Viewed through modern eyes, the plot might read as risible since syphilis is no longer a life threatening condition, so for an updated reference, audiences would have to supplant syphilis with AIDS in their minds to appreciate the drama. There is also the small matter of Fujisaki not wearing gloves while operating, since the practice began in the 1880’s, unless we are to assume it didn’t hit Japan until much later. Then again, Nakada wasn’t anesthetised either so maybe supplies were low during the war.
But again, these are things we are asked to overlook in order to concentrate on the central plot of Fujisaki making a noble sacrifice to spare Misao the indignity of being the wife of a syphilitic doctor. Frustration abounds for the audience as Fujisaki can’t be honest with Misao, lowering his head and unable to look her in the eye as he feebly tries to analogise his reason for ending their relationship.

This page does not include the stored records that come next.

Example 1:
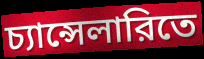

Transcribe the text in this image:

চ্যান্সেলারিতে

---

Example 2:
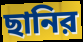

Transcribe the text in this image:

ছানির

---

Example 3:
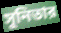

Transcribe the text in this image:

সুনিতার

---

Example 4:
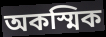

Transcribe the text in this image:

অকস্মিক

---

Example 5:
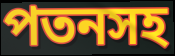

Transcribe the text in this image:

পতনসহ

Unable to read between the lines, Misao remains loyal long after they separate, hoping Fujisaki will change his mind, but being the good doctor he is, putting others first is his priority and if that means his own happiness is the pay off, then so be it. Eventually, Fujisaki has to come clean to his father when news of the break up becomes public, not to mention the increasing drop in the supply of their syphilis drug.

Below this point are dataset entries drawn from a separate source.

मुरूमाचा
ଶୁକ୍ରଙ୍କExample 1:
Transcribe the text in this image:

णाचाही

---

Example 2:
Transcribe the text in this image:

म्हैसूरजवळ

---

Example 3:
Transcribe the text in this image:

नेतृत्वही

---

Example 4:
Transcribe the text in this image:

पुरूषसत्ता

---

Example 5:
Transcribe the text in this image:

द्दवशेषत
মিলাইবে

Junior nurse Rui Minegishi (Noriko Sengoku) is the first to notice the vanishing drugs and overhears the confession out of nosiness, though she has an ulterior motive having fallen in love with Fujisaki. Minegishi is an interesting character – rough around the edges and without any real ambition, she is currently pregnant, abandoned by the baby’s father and refused an abortion without the money for it.
She also tried suicide but was stopped by Fujisaki, but Minegishi is determined to get rid of the baby so she can get on with her life. Crushed by the pressures of his sacrifices, Fujisaki eventually snaps, lambasting Minegishi for her selfish attitude, pointing out how much she has going for her and the life she could have if she applied herself. It works, and her turnaround is one of the high points of the film going forward.

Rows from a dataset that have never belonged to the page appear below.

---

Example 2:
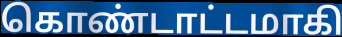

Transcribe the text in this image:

கொண்டாட்டமாகி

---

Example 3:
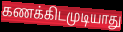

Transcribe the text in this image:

கணக்கிடமுடியாது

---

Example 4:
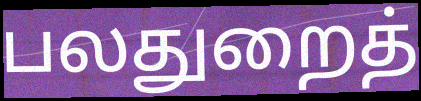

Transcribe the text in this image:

பலதுறைத்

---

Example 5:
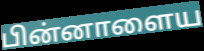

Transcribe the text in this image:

பின்னாளைய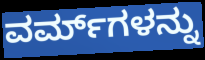
ವರ್ಮ್‌ಗಳನ್ನುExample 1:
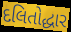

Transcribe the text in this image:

દલિતોદ્ધાર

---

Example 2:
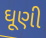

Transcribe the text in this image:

ઘૂણી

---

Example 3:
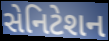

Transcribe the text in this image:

સેનિટેશન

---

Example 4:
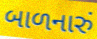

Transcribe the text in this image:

બાળનારું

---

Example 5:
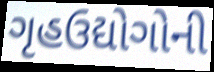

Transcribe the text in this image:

ગૃહઉદ્યોગોનીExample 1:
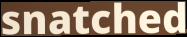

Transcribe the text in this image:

snatched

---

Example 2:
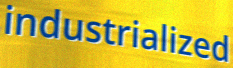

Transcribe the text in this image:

industrialized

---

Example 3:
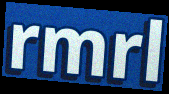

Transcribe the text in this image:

rmrl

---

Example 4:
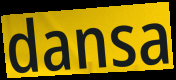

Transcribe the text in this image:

dansa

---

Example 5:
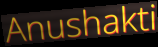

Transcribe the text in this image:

Anushakti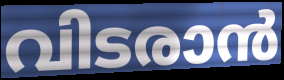
വിടരാൻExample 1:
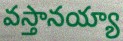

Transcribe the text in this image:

వస్తానయ్యా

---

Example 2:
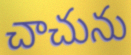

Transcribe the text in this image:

చాచును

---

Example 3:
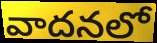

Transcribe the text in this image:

వాదనలో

Yet, Minegishi is not the most selfish person by far in this tale – Nakada has her beaten hands down, and the film’s second half revolves around the trail of destruction his denial of his condition has not just on his own family but others too. If you are thinking, it’s okay cos Mifune is a tough dude who will sort him out then here is the shock I alluded to earlier – this isn’t the Mifune you are used to seeing.
Fujisaki is a thoughtful, caring, earnest man, driven by his softer emotions like empathy, responsibility, and duty than rage and masculinity. He doesn’t use his fists, rarely raises his voice and more often than not, breaks down to cry than breaks bones. In his second leading role, we see a more sensitive and gentle Mifune, offering a greater insight into his range than his samurai legacy barely touches.
In the scene where he confesses to Minegishi the real reason his condition hurts him, it is almost tragic and engenders sympathy and not mockery. Mifune may dominate the screen time, but even in a reduced role, Takashi Shimura plays off Mifune well as his father, as does Noriko Sengoku, who takes Minegishi from a pantomime villain to a well-rounded and adjusted female sidekick.
Kurosawa follows the long take, two people per scene set-up of the stage play but doesn’t allow himself to be limited by this, using the camera and robust performances to create the cinematic drama. The Silent Duel might be a “lesser” entry in his oeuvre but has more to say that it lets on, whilst sensitive Mifune needs to be seen.